- [Problem]
Answer these questions from the text on marriage expectations:
(a) How has hope been defined?
(b) At what level are unrealistic promises often made?
(c) From whom do the external forces surrounding marriage accrue?

It is important to take a considerable time to find out what these expectations are. Can they be achieved? Are they realistic or utopian? How do I handle them when things do not go according to plan? The word expectation carries with it the attitude of hope. Hope has been defined as “the anticipation of something good.” Hope is necessary, as it motivates us and keeps us going.

There are a lot of divorce and broken homes today because of a lot expectation which are unreasonably unrealistic. Surprisingly, this promises are often made at dating/courtship level when the combined chemistry seems to maintain highest degree of potency. Once this uncontrolled affection has forged a rather hyperbolic promises and redeeming them become impossible, instability become nearly unavoidable in the union. Hence, the many divorce cases witnessed in the society today.

Broken home is not what many of the victims bargained for, but if you do not have the capacity to manage both the internal and external forces in marriage, it would be useless to consider relationships at first. Any neglect arising from your indifference in learning the the acts of Men/Women in marriages will make you prone to the unwanted title of divorcee. Meanwhile, no sane individual will aspire to have a ruin home. 

From above exposition I can recall that I mentioned internal and external forces that surround marriage. While the former is the avoidable misunderstanding/skirmishes that usually played out between husband and wife, the later accrue from husband and wife’s relatives, neighbors, friends among others. If absolute caution is not taken, the later is proven and generally agreed to be the most dangerous forces that can kill your marriage. The home which you take your time, energy, love, and affection to build for years, one miscreants, hooligan and misguided element would come and ruin it within a twinkle of an eye for their selfish interest. Therefore, it is rewarding to learn how to build our expectations within the limit of our strength, and ultimately cultivate the skills to manage various forces that threaten marriages. Marriage is indeed not a roller-coaster.

[Saved entries]
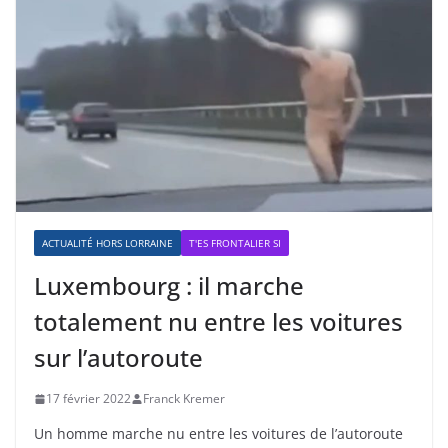
ACTUALITÉ HORS LORRAINE
T'ES FRONTALIER SI
Luxembourg : il marche
totalement nu entre les voitures
sur l’autoroute
17 février 2022
Franck Kremer
Un homme marche nu entre les voitures de l’autoroute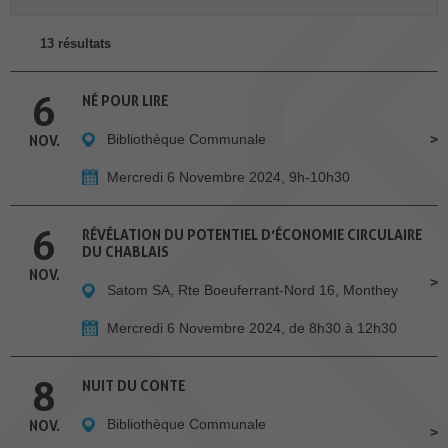
13 résultats
6
NÉ POUR LIRE
Bibliothèque Communale
NOV.
Mercredi 6 Novembre 2024, 9h-10h30
6
RÉVÉLATION DU POTENTIEL D’ÉCONOMIE CIRCULAIRE
DU CHABLAIS
NOV.
Satom SA, Rte Boeuferrant-Nord 16, Monthey
Mercredi 6 Novembre 2024, de 8h30 à 12h30
8
NUIT DU CONTE
Bibliothèque Communale
NOV.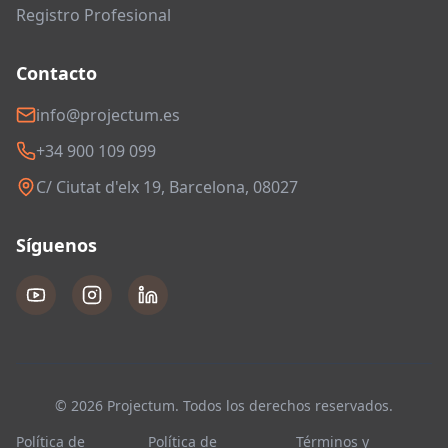
Registro Profesional
Contacto
info@projectum.es
+34 900 109 099
C/ Ciutat d'elx 19, Barcelona, 08027
Síguenos
© 2026 Projectum. Todos los derechos reservados.
Política de
Política de
Términos y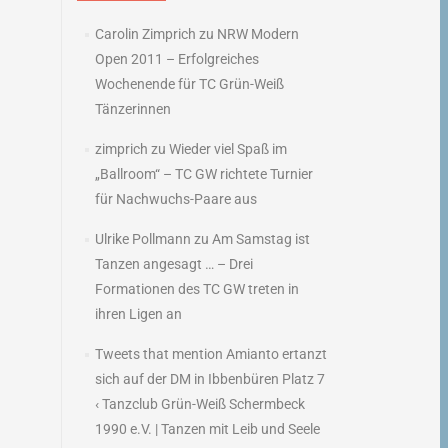
Carolin Zimprich
zu
NRW Modern
Open 2011 – Erfolgreiches
Wochenende für TC Grün-Weiß
Tänzerinnen
zimprich
zu
Wieder viel Spaß im
„Ballroom“ – TC GW richtete Turnier
für Nachwuchs-Paare aus
Ulrike Pollmann
zu
Am Samstag ist
Tanzen angesagt … – Drei
Formationen des TC GW treten in
ihren Ligen an
Tweets that mention Amianto ertanzt
sich auf der DM in Ibbenbüren Platz 7
‹ Tanzclub Grün-Weiß Schermbeck
1990 e.V. | Tanzen mit Leib und Seele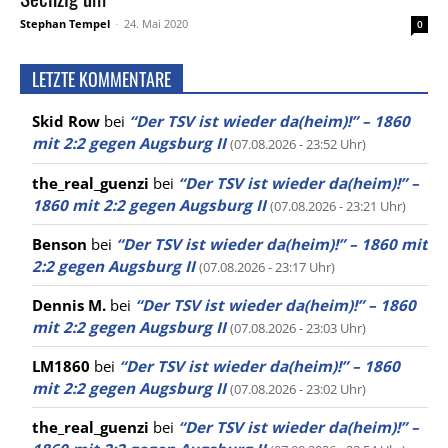
Stephan Tempel
-
24. Mai 2020
0
LETZTE KOMMENTARE
Skid Row
bei
“Der TSV ist wieder da(heim)!” – 1860
mit 2:2 gegen Augsburg II
(07.08.2026 - 23:52 Uhr)
the_real_guenzi
bei
“Der TSV ist wieder da(heim)!” –
1860 mit 2:2 gegen Augsburg II
(07.08.2026 - 23:21 Uhr)
Benson
bei
“Der TSV ist wieder da(heim)!” – 1860 mit
2:2 gegen Augsburg II
(07.08.2026 - 23:17 Uhr)
Dennis M.
bei
“Der TSV ist wieder da(heim)!” – 1860
mit 2:2 gegen Augsburg II
(07.08.2026 - 23:03 Uhr)
LM1860
bei
“Der TSV ist wieder da(heim)!” – 1860
mit 2:2 gegen Augsburg II
(07.08.2026 - 23:02 Uhr)
the_real_guenzi
bei
“Der TSV ist wieder da(heim)!” –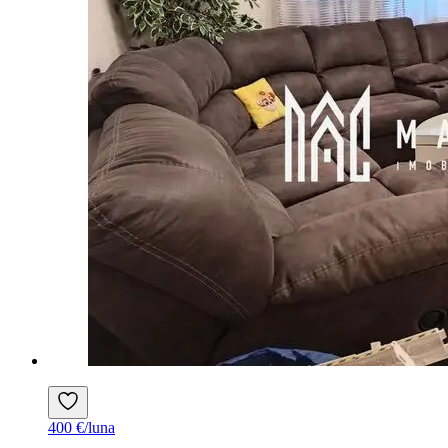
400 €/luna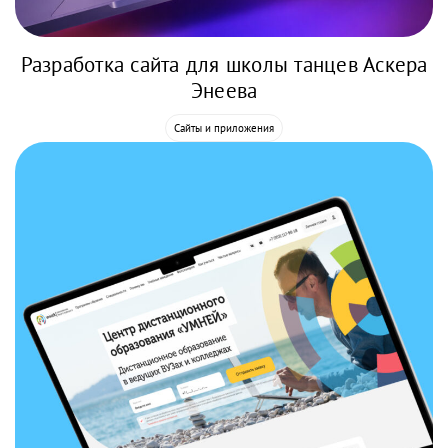
Разработка сайта для школы танцев Аскера
Энеева
Сайты и приложения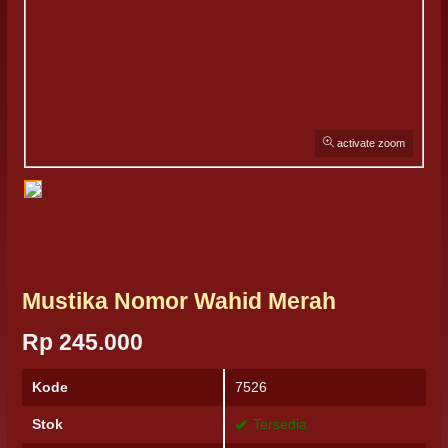
activate zoom
Mustika Nomor Wahid Merah
Rp 245.000
Kode
7526
Stok
Tersedia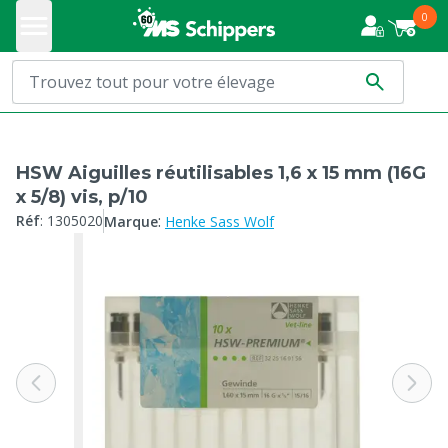
0
HSW Aiguilles réutilisables 1,6 x 15 mm (16G
x 5/8) vis, p/10
:
Réf
:
1305020
Marque
Henke Sass Wolf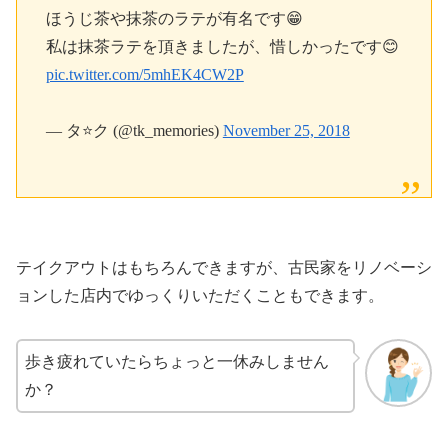
ほうじ茶や抹茶のラテが有名です😁
私は抹茶ラテを頂きましたが、惜しかったです😊
pic.twitter.com/5mhEK4CW2P
— タ⭐ク (@tk_memories)
November 25, 2018
テイクアウトはもちろんできますが、古民家をリノベーシ
ョンした店内でゆっくりいただくこともできます。
歩き疲れていたらちょっと一休みしません
か？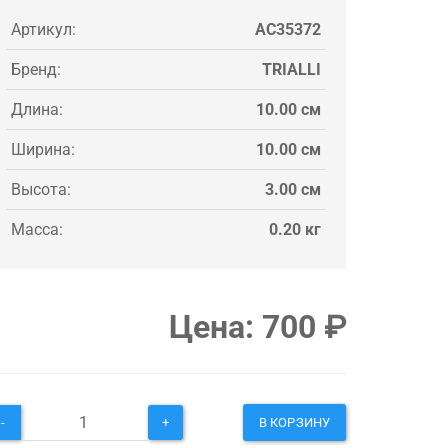
Артикул:
AC35372
Бренд:
TRIALLI
Длина:
10.00 см
Ширина:
10.00 см
Высота:
3.00 см
Масса:
0.20 кг
Цена:
700
₽
-
+
В КОРЗИНУ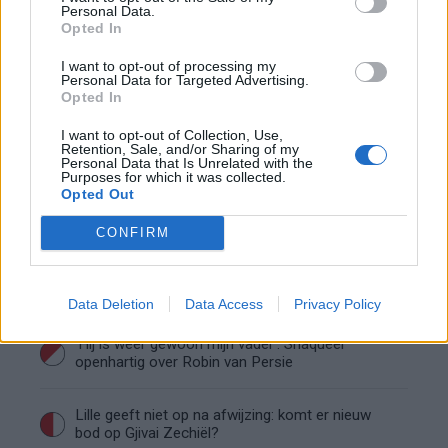
en Hadj Moussa mogen vertrekken
Personal Data.
Opted In
Feyenoord sluit voorbereiding bijna af: dit staat
I want to opt-out of processing my
er nog op het programma
Personal Data for Targeted Advertising.
Opted In
Shaqueel van Persie ontkracht geruchten over
I want to opt-out of Collection, Use,
keuze voor Marokko
Retention, Sale, and/or Sharing of my
Personal Data that Is Unrelated with the
Purposes for which it was collected.
Opted Out
Brengt Sporting Portugal Feyenoord in de
problemen rond Hadj Moussa?
CONFIRM
Van droomtransfer tot contractontbinding: het
Feyenoord-verhaal van Calvin Stengs
Data Deletion
Data Access
Privacy Policy
'Hij is weer gewoon mijn vader': Shaqueel
openhartig over Robin van Persie
Lille geeft niet op na afwijzing: komt er nieuw
bod op Gjivai Zechiël?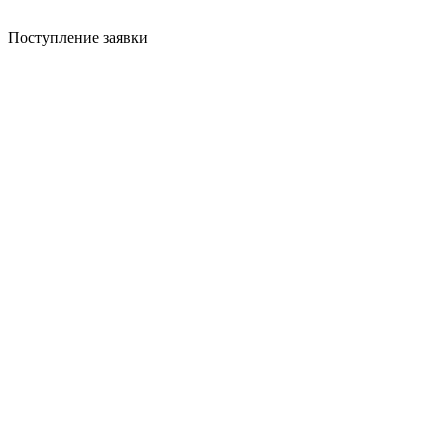
Поступление заявки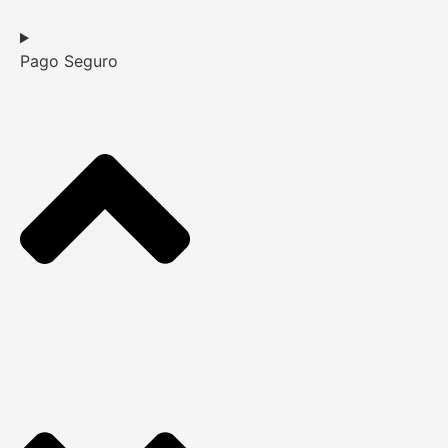
Pago Seguro​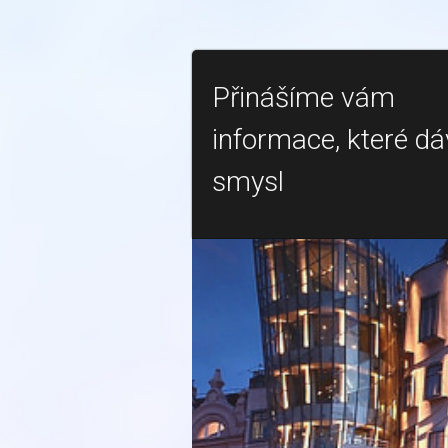
Přinášíme vám
informace, které dá
smysl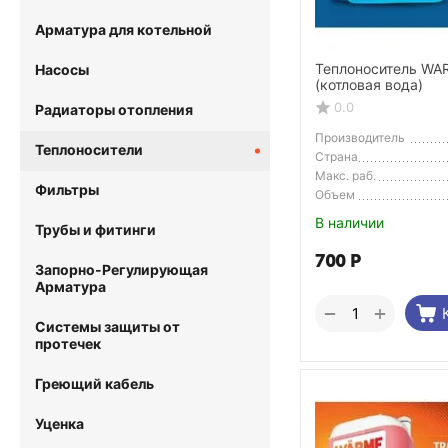
Арматура для котельной
Теплоноситель WA
Насосы
(котловая вода)
0.0
Радиаторы отопления
Производитель
Теплоносители
Страна
Производитель
Макс. раб.
Фильтры
температура
Объем
В наличии
Трубы и фитинги
700
Р
Запорно-Регулирующая
Арматура
+
−
Системы защиты от
протечек
Греющий кабель
Уценка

- [Exercise output]
(a) Hope has been defined as "the anticipation of something good."
(b) Such promises are often made at the dating/courtship level.
(c) The external forces accrue from the husband's and wife's relatives, neighbors and friends, among others.